Audi is reportedly using its Super Bowl airtime to advertise its "A3 TDI diesel, which gets 42 mpg highway," and is priming the pump for the ad with a series of YouTube videos like this one, introducing the "Green Police."
"The campaign is based around a new creation called the Green Police, who will spearhead a social media program to build interest in Audi’s ad at this year’s football showcase. The Green Police enforce ways to protect the environment, and encourage people to a better understanding of environmental issues. There’s currently a series of YouTube mock education videos as part of the program, as well as a Green Police Twitter account.
The problem is, there’s already been a Green Police enforcement organization, but not one that you’d want to be associated with. This Green Police was part of the Nazi persecution and execution of millions of Jews in the Holocaust of the Second World War.
The implications of Audi’s choice of name for their campaign could be huge, especially since Audi is a German company. The first question is obvious – didn’t anyone at Audi’s PR or advertising arm/agency do any research?"
Since that blog post was first published yesterday, it has received more than 100 comments and has been tweeted more than 275 times (including a re-tweet by me, with the introductory note "Really?"). A debate has grown up around whether this actually constitutes a major issue, as Brown suggests, or whether it's not really a big deal.

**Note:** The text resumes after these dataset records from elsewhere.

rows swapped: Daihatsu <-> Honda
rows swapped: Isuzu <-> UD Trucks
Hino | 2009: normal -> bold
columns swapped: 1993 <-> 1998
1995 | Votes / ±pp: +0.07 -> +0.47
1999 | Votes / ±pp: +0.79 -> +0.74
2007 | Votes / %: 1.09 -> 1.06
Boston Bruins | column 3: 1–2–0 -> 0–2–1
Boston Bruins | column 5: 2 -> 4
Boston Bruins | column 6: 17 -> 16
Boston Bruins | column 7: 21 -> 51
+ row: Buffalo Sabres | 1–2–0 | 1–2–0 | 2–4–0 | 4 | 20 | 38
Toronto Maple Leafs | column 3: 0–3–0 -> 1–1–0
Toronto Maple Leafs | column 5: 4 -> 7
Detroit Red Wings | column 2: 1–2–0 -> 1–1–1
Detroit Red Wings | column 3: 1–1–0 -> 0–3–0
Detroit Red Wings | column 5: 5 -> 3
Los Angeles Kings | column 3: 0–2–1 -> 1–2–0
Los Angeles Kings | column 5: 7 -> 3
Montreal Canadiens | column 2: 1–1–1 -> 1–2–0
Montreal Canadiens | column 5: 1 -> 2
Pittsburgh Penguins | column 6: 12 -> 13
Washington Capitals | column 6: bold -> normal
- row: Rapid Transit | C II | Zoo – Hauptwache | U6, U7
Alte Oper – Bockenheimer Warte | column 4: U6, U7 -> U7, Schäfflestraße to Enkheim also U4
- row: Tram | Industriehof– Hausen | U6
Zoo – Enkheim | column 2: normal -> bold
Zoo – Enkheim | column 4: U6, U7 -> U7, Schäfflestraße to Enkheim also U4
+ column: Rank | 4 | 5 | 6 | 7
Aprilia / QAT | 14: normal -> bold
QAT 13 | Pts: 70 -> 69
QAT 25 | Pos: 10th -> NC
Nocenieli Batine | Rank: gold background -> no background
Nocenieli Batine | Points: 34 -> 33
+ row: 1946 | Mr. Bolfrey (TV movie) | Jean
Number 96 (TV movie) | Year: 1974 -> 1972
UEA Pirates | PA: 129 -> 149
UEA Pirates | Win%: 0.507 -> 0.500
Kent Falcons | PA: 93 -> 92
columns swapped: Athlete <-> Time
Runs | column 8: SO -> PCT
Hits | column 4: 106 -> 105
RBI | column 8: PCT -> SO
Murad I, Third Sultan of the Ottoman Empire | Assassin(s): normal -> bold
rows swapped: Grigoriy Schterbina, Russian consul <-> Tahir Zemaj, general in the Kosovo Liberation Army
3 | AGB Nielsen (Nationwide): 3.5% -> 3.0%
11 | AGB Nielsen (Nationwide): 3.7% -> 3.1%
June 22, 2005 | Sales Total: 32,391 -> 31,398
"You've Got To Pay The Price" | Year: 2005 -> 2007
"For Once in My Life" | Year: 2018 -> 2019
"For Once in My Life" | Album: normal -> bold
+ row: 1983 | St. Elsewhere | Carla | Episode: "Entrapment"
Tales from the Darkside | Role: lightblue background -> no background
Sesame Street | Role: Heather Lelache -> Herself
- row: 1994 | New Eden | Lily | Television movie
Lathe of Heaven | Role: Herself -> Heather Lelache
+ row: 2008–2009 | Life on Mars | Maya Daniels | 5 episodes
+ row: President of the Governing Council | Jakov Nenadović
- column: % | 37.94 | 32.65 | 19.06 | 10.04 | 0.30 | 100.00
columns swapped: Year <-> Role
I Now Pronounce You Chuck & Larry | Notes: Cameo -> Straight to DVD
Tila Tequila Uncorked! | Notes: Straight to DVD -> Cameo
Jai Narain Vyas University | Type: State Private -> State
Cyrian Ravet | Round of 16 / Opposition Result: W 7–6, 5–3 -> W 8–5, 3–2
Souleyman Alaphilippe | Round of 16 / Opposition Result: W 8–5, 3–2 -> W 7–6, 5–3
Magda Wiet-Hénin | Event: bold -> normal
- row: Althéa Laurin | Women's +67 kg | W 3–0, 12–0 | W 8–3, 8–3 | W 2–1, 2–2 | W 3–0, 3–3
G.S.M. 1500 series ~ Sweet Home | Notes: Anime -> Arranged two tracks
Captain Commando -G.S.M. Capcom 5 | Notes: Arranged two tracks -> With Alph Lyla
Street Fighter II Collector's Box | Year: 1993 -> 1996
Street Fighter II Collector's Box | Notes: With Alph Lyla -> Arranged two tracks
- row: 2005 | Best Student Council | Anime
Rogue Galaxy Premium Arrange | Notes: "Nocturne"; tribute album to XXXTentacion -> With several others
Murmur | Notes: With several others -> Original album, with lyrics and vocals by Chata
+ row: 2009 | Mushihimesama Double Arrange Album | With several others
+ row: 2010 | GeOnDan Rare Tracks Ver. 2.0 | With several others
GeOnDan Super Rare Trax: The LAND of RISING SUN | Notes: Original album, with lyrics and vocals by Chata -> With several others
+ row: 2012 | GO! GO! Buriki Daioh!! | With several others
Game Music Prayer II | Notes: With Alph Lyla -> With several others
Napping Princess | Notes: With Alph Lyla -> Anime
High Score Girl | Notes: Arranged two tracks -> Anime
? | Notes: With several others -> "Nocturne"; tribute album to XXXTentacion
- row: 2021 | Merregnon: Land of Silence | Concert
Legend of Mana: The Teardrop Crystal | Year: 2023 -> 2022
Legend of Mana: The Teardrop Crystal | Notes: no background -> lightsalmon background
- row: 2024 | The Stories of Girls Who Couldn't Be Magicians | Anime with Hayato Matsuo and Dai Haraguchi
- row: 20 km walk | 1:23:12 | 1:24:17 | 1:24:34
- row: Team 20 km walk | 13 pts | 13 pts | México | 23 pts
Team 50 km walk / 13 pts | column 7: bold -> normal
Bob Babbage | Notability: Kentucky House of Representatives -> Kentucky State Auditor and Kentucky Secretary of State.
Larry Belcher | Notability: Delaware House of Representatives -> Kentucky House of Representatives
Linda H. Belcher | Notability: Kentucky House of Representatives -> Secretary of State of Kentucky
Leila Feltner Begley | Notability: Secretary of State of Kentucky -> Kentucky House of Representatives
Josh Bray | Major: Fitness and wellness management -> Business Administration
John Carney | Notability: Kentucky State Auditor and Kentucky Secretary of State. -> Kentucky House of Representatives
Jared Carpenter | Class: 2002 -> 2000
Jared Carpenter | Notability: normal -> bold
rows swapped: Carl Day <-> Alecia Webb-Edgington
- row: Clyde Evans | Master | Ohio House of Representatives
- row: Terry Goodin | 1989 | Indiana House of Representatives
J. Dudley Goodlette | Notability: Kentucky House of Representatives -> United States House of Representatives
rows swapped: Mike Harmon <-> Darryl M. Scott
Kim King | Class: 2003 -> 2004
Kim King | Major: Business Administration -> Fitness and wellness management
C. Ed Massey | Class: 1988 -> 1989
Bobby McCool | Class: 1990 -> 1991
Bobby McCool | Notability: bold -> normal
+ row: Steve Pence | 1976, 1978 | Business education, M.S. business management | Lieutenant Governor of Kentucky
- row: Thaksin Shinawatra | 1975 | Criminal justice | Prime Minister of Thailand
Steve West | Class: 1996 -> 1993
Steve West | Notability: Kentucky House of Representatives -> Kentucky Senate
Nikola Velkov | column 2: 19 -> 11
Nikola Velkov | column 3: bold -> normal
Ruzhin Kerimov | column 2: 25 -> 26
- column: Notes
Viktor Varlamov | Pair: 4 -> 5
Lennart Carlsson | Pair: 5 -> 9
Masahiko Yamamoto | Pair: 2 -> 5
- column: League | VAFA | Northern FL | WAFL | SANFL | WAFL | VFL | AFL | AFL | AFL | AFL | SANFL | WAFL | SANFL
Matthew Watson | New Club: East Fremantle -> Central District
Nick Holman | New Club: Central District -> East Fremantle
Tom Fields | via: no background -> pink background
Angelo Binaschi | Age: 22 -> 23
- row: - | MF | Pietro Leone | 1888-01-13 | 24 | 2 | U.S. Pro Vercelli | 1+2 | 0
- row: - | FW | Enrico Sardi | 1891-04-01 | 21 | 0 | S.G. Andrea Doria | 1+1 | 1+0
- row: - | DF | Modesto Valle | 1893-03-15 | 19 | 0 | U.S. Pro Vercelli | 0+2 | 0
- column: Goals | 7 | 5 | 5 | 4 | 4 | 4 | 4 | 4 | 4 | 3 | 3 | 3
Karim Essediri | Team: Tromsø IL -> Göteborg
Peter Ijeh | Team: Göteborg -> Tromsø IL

- The Nazi "Green Police" were commonly called that because they wore green uniforms; it wasn't their actual name
- Many people are unaware of a link between the name "Green Police" and the Holocaust
- A number of environmental groups internationally call themselves "Green Police," including, according to answers.com, a task force comprised of law enforcement groups "assembled to crack down on emissions in large US metropolitan cities"
- The enforcement officers of Israel's own Ministry of Environmental Protection, according to one commenter on Brown's blog, are called "Green Police".
Even if you don't personally think so, from a PR strategy perspective, it doesn't matter. As soon as someone takes reasonable exception to anything an organization does (and especially if that someone has an audience), you've got a potential issue on your hands.
Can you always predict what will offend people? Of course not.
Audi's "Green Police" message was supposed to be about environmental stewardship (and, ultimately, the A3 TDI diesel); now, at least in some corners, the public discussion it has inspired is about the company's either disregard for or ignorance of the dark history attached to its new campaign's name.